» Texto proporcionado
Evidentemente que un examen de oposición -donde solo llegan a la
meta final los elegidos- no tiene que ser fácil, pero de ahí a lo
que ha acontecido durante estas semanas media un abismo. Ustedes, al
igual que yo, no desconocen que la mayoría de los interinos que
formamos parte del cuerpo auxiliar administrativo somos licenciados y
diplomados; es decir, que hemos estudiado una carrera universitaria y
poseemos la capacidad intelectual suficiente como para superar con
solvencia ciertas pruebas, por lo cual no queda más remedio que
concluir que, en esta ocasión, los que han fracasado no hemos sido
los opositores sino ustedes con su infinita torpeza. Señores
miembros y miembras de tribunales, bájense del púlpito desde el que
otean con desdén el proceloso mundo de las oposiciones porque con su
incomprensible actitud están consumando una auténtica injusticia,
dejando tiradas por el camino las ilusiones de personas que luchan hasta la extenuación por conseguir una plaza fija en el ámbito
de la Administración Pública. Es más, me atrevo a decir que
ustedes no están cualificados para ser miembros de tribunales: así
lo han demostrado con su infinita torpeza a la hora de elaborar unos
exámenes más propios de quienes aspiran a ser astronautas en lugar de
simples servidores públicos.

[Datos extraídos de una colección]
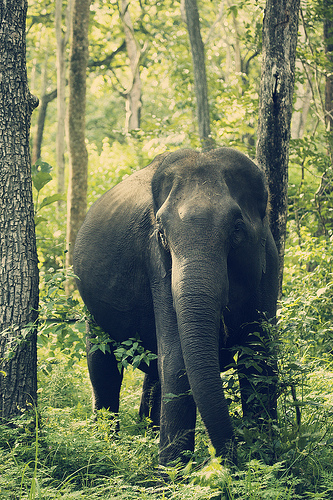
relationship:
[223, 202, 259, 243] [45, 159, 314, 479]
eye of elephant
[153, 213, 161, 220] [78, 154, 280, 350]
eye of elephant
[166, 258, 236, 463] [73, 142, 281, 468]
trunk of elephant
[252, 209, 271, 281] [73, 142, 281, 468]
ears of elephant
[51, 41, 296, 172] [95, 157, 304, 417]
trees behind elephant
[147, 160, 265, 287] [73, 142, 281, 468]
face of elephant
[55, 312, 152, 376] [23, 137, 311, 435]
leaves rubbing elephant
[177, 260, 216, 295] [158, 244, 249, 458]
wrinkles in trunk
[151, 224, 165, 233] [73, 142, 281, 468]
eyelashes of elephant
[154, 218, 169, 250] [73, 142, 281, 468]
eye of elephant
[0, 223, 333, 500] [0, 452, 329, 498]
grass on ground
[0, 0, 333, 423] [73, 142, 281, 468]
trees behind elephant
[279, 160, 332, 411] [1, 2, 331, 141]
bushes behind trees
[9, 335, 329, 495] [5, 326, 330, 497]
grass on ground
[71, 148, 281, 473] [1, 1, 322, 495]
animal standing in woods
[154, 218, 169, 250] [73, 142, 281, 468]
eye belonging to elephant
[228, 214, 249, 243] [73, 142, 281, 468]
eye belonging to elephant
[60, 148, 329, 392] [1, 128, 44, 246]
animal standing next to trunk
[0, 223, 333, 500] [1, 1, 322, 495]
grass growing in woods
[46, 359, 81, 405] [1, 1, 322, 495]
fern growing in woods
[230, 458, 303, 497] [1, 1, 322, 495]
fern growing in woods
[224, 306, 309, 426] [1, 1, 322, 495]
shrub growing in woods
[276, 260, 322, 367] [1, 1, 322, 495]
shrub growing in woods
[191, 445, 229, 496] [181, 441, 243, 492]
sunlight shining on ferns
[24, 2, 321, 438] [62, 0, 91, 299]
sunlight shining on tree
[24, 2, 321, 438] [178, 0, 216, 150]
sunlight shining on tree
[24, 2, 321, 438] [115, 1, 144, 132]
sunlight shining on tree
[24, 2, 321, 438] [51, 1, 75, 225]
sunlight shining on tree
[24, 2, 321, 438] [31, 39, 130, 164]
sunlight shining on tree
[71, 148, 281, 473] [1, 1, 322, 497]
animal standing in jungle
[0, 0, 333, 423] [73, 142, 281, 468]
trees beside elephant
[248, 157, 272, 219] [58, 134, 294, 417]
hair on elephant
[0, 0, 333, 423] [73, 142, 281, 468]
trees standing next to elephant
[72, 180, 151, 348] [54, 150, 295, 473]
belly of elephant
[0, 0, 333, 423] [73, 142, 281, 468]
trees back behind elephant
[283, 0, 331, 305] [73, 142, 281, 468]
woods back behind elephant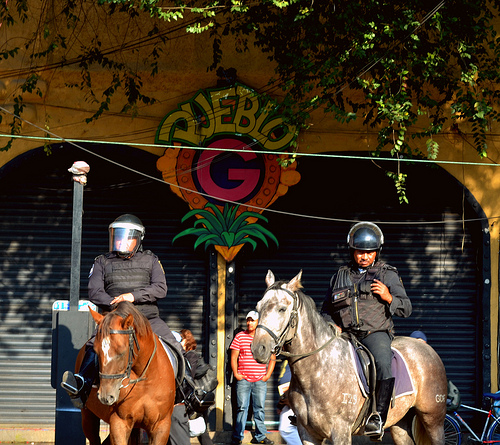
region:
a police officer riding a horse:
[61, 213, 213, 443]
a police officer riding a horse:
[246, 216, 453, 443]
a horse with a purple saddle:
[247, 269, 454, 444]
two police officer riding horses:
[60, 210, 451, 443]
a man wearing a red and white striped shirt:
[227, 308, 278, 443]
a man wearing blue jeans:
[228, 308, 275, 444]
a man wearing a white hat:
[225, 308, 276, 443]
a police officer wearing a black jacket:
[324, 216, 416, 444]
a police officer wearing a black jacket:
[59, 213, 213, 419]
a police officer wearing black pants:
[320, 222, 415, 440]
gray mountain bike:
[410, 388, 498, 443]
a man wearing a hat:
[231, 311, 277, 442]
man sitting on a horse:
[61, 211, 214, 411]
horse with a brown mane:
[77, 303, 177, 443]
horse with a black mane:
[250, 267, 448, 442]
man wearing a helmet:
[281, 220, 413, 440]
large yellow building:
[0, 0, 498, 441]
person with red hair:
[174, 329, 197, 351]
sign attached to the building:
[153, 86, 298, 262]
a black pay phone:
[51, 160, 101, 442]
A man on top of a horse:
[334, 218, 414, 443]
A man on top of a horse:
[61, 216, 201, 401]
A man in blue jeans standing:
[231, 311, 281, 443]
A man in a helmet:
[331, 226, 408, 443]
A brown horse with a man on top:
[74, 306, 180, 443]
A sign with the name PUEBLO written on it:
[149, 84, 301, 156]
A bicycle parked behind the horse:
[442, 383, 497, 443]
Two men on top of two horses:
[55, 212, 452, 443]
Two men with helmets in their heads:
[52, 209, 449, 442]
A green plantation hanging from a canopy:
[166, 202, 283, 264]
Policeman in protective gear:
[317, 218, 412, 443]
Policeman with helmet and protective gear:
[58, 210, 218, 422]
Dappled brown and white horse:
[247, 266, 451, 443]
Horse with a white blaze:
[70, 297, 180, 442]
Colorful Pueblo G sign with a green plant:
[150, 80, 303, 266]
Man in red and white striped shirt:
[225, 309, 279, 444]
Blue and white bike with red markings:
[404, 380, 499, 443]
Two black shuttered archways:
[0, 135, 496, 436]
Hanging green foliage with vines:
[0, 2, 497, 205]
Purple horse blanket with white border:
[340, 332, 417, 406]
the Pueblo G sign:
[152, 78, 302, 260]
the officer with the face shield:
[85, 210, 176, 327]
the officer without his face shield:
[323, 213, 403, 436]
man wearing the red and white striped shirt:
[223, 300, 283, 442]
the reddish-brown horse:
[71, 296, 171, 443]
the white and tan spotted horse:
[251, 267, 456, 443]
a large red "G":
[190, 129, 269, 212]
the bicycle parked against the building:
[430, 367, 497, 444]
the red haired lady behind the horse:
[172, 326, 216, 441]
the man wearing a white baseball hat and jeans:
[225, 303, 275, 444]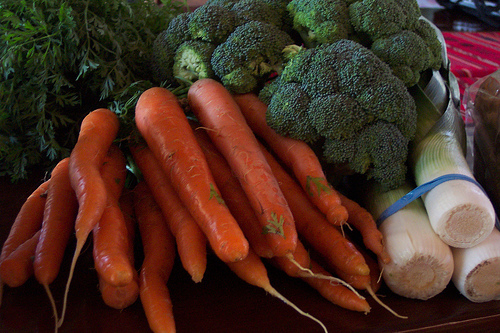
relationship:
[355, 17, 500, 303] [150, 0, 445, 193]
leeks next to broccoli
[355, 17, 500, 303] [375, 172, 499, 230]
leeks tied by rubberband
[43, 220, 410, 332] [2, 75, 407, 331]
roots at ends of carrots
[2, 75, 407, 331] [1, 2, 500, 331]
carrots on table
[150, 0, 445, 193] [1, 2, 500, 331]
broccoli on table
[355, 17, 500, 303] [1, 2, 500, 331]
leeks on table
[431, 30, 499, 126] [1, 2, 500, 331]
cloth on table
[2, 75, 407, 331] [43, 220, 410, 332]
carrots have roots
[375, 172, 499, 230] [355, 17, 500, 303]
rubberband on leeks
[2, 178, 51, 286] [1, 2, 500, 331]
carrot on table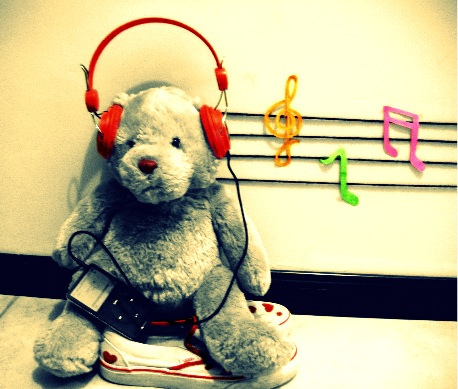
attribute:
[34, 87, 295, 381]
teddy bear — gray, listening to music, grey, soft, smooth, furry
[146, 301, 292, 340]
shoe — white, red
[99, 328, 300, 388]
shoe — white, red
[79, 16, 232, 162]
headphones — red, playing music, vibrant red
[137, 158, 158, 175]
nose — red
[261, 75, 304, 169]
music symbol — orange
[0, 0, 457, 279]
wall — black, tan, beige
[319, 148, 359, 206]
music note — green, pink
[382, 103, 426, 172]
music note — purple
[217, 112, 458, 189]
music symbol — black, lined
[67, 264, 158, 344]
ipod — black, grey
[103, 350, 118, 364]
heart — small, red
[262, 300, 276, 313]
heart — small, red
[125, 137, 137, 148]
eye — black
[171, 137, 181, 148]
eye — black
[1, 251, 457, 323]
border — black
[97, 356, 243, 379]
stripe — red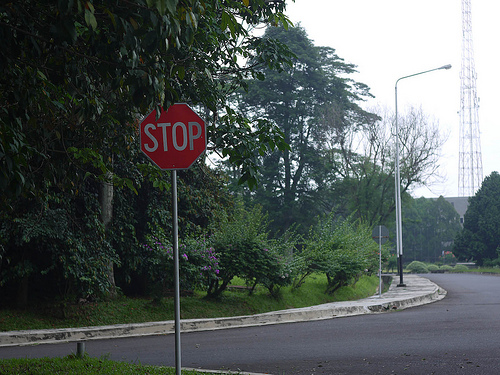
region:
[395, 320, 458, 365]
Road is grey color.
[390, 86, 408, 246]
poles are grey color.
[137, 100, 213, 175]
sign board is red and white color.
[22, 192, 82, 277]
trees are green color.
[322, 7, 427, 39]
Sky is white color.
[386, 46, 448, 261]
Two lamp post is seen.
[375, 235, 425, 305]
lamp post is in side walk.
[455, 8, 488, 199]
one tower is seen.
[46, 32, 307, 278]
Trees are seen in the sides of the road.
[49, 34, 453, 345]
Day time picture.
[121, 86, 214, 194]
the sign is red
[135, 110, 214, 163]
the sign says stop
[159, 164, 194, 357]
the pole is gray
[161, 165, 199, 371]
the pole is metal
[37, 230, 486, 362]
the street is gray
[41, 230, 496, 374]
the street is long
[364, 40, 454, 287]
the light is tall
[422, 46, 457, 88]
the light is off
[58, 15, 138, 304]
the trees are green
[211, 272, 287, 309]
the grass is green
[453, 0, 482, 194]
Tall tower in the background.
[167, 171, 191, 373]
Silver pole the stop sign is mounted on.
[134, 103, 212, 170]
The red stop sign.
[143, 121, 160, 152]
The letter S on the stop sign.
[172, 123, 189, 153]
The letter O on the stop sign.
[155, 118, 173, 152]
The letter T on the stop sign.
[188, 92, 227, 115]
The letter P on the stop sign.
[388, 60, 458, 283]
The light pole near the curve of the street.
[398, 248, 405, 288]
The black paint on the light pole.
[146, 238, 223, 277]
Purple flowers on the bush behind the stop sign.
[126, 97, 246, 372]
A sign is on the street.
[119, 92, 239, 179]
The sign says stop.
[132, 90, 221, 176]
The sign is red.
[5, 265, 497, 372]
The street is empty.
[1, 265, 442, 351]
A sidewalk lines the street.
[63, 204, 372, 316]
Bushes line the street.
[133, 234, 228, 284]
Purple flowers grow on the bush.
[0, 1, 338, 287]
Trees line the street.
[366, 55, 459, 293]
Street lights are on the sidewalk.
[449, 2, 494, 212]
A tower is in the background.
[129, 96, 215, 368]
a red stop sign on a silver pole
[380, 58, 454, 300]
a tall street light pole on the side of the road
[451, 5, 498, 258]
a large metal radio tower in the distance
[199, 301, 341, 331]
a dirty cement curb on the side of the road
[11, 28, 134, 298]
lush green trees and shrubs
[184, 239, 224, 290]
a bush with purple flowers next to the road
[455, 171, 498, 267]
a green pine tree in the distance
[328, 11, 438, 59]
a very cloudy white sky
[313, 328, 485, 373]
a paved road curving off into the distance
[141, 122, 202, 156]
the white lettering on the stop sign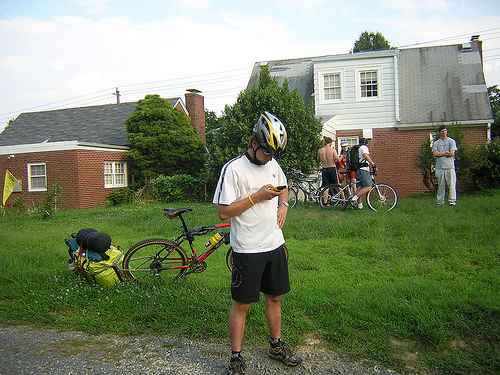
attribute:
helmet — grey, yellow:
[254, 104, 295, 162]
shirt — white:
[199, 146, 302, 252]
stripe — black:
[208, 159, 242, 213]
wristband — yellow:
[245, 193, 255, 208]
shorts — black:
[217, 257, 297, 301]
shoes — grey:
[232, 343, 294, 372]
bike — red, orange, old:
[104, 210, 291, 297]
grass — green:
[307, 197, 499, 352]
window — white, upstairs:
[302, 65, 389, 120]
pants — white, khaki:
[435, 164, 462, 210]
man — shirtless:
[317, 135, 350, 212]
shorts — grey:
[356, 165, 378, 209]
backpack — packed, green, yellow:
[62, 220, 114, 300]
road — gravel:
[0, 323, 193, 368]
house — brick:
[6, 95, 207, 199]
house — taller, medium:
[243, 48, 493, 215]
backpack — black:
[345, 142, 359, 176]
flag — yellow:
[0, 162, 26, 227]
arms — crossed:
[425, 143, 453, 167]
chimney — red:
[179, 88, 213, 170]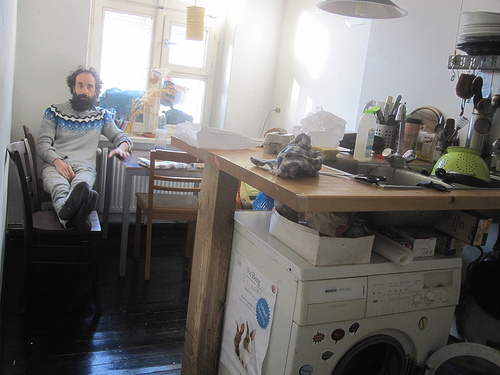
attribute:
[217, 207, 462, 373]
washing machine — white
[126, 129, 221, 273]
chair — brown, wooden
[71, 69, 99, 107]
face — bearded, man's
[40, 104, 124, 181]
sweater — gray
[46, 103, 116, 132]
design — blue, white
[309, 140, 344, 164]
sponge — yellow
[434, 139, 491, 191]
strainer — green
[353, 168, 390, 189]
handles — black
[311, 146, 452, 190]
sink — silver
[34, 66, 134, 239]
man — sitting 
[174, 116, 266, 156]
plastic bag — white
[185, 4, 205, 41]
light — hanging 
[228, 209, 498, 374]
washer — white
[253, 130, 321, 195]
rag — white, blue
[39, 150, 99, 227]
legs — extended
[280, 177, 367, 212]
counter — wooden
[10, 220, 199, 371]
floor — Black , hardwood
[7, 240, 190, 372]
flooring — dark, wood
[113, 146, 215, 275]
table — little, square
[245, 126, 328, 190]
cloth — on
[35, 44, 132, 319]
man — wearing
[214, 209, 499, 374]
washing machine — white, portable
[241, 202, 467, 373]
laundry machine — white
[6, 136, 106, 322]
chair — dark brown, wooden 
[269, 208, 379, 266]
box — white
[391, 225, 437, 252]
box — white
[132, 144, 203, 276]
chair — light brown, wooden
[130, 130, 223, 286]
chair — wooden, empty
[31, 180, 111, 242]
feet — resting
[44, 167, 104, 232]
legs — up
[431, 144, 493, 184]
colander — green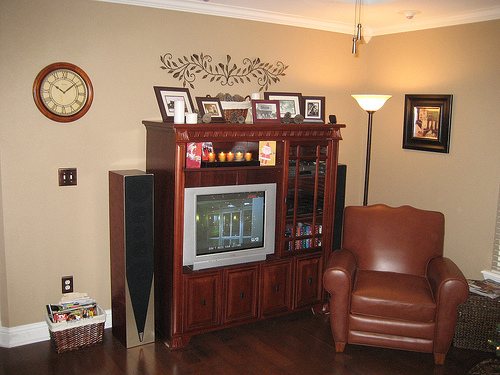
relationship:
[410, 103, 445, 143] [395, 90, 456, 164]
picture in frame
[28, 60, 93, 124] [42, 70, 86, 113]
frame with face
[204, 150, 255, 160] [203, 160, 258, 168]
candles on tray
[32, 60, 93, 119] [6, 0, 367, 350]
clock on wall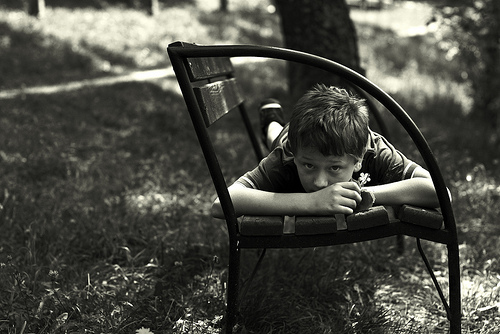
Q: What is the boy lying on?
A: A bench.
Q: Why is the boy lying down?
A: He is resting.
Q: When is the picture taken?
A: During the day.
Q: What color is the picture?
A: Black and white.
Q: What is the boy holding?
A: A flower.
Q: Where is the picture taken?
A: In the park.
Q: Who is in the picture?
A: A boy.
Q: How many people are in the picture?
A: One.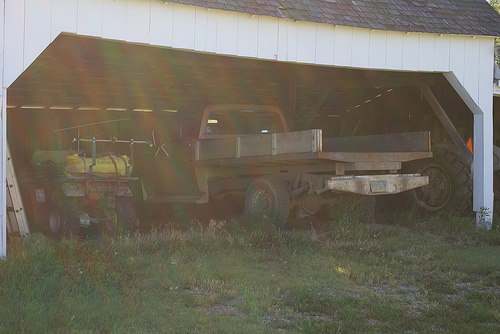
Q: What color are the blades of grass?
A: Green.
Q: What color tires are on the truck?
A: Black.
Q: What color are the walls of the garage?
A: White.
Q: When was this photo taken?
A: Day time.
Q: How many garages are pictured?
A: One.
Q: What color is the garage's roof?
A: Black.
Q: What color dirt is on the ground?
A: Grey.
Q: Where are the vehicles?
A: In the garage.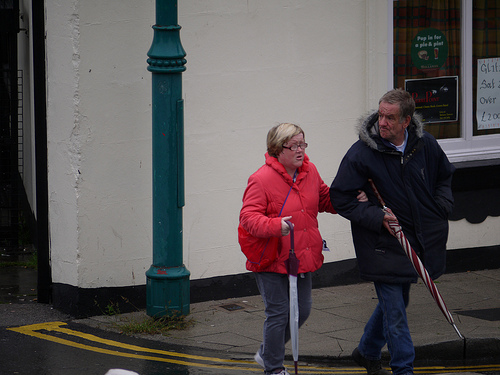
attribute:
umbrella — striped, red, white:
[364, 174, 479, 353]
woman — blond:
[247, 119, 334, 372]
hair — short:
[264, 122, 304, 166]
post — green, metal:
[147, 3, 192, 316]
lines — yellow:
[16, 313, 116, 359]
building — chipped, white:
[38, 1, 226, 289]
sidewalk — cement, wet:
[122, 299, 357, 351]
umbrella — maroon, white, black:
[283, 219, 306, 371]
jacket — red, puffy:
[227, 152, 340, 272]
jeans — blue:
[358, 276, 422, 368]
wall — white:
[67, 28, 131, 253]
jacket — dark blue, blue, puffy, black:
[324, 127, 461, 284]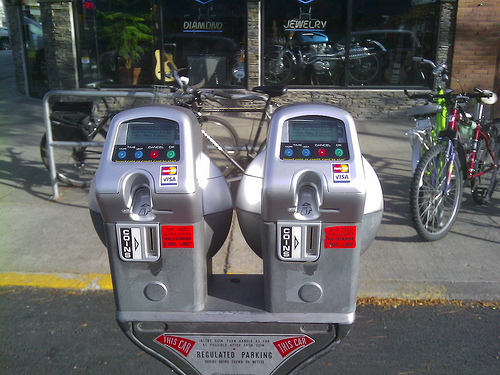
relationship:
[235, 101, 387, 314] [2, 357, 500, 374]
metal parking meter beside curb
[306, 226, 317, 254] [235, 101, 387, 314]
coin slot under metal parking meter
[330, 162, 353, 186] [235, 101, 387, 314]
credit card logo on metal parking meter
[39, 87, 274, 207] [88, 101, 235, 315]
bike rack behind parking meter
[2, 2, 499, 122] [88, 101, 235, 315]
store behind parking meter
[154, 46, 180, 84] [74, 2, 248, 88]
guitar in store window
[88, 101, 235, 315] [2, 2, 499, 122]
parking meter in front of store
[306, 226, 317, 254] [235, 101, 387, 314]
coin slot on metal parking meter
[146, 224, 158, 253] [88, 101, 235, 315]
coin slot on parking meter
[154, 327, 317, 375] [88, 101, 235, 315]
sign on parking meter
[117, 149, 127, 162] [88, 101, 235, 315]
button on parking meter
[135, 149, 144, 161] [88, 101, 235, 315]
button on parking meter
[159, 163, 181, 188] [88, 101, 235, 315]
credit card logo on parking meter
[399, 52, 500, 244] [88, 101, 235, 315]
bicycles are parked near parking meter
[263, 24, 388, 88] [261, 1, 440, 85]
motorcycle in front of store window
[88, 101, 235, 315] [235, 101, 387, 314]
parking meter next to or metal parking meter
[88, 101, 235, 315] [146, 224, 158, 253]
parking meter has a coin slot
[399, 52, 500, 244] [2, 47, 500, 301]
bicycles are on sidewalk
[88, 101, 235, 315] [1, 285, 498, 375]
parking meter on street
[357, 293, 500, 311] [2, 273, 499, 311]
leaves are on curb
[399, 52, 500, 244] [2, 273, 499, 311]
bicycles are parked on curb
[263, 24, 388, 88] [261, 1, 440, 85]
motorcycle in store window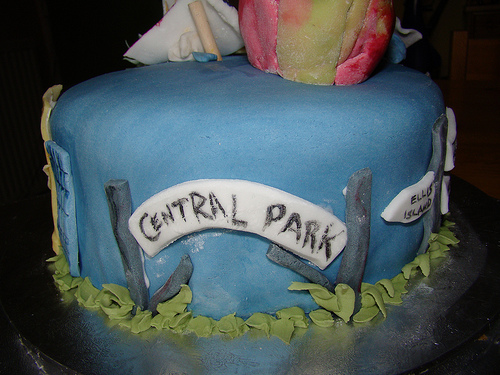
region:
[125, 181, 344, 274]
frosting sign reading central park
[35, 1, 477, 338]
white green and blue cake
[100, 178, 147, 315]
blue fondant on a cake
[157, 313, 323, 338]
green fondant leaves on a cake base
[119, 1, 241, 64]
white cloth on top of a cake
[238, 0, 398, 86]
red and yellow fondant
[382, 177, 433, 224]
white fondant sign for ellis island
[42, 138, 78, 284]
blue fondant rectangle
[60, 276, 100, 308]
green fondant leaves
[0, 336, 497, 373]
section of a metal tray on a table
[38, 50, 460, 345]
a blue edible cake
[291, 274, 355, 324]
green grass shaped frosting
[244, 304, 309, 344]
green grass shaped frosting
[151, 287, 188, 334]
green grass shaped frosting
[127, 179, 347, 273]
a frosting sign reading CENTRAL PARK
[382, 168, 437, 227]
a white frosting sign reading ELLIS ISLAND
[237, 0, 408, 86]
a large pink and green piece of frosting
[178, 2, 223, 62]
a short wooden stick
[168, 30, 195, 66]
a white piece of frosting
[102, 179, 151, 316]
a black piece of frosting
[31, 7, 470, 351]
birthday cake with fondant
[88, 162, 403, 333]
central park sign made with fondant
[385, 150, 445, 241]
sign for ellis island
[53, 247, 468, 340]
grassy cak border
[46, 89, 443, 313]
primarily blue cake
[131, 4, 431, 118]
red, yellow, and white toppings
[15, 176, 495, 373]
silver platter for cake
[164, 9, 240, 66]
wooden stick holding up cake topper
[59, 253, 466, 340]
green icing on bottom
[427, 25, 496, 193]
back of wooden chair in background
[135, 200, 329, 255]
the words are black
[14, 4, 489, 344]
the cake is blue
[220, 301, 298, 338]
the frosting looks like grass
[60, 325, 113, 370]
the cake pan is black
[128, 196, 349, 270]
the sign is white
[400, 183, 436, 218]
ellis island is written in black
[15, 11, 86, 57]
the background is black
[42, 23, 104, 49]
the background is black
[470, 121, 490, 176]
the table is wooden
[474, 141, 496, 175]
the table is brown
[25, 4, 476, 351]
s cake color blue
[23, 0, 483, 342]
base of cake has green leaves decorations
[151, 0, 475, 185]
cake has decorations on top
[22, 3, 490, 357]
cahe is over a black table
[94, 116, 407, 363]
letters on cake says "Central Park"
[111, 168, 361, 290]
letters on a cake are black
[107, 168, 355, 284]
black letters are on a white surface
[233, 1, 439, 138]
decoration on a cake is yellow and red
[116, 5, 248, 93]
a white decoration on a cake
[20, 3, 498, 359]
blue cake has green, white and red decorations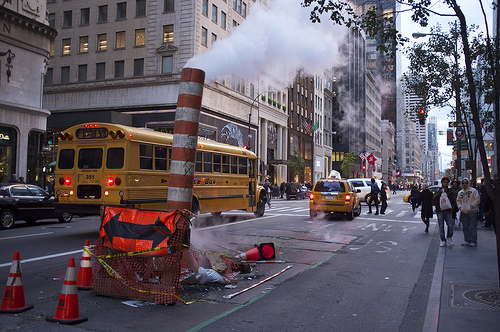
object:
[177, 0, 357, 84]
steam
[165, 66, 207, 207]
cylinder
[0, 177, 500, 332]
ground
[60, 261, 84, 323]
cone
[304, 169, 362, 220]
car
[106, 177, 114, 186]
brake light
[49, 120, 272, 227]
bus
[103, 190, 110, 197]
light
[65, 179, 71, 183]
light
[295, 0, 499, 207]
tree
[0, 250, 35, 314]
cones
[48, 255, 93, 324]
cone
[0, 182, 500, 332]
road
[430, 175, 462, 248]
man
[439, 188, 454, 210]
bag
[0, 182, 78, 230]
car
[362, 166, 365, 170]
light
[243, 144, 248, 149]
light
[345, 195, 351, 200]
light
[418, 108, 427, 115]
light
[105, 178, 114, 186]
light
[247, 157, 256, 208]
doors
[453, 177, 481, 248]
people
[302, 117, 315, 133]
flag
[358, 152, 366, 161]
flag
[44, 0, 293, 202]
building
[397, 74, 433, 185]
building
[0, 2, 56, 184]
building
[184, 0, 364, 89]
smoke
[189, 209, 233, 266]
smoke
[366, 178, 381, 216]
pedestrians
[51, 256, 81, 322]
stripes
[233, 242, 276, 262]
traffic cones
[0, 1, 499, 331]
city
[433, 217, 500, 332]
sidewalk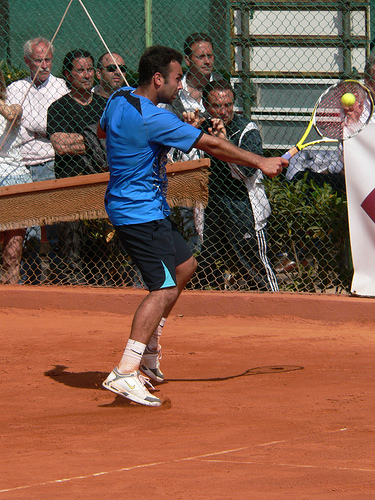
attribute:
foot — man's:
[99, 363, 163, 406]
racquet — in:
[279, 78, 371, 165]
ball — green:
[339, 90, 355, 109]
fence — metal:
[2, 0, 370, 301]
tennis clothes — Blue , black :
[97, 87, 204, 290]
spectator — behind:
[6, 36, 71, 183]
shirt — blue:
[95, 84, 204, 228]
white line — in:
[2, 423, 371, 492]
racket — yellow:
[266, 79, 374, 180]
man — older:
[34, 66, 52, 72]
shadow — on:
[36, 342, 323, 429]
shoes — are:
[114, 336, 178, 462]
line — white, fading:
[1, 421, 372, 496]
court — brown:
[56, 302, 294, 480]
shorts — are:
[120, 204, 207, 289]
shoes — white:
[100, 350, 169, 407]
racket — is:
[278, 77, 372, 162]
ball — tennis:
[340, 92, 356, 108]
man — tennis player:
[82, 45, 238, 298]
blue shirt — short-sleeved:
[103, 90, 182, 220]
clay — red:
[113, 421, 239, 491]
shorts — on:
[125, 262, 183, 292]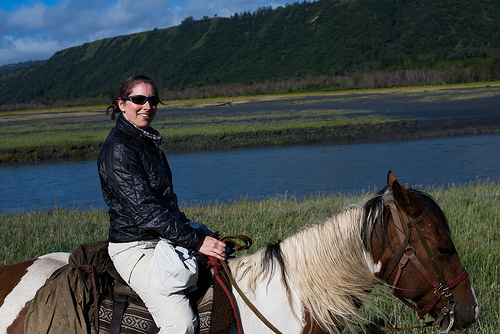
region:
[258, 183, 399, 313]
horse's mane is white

» Objetivo
Cita entero el texto sobre los exámenes de oposición, sin cambiar ni una palabra.

» Respuesta correcta
Evidentemente que un examen de oposición -donde solo llegan a la
meta final los elegidos- no tiene que ser fácil, pero de ahí a lo
que ha acontecido durante estas semanas media un abismo. Ustedes, al
igual que yo, no desconocen que la mayoría de los interinos que
formamos parte del cuerpo auxiliar administrativo somos licenciados y
diplomados; es decir, que hemos estudiado una carrera universitaria y
poseemos la capacidad intelectual suficiente como para superar con
solvencia ciertas pruebas, por lo cual no queda más remedio que
concluir que, en esta ocasión, los que han fracasado no hemos sido
los opositores sino ustedes con su infinita torpeza. Señores
miembros y miembras de tribunales, bájense del púlpito desde el que
otean con desdén el proceloso mundo de las oposiciones porque con su
incomprensible actitud están consumando una auténtica injusticia,
dejando tiradas por el camino las ilusiones de personas que luchan hasta la extenuación por conseguir una plaza fija en el ámbito
de la Administración Pública. Es más, me atrevo a decir que
ustedes no están cualificados para ser miembros de tribunales: así
lo han demostrado con su infinita torpeza a la hora de elaborar unos
exámenes más propios de quienes aspiran a ser astronautas en lugar de
simples servidores públicos.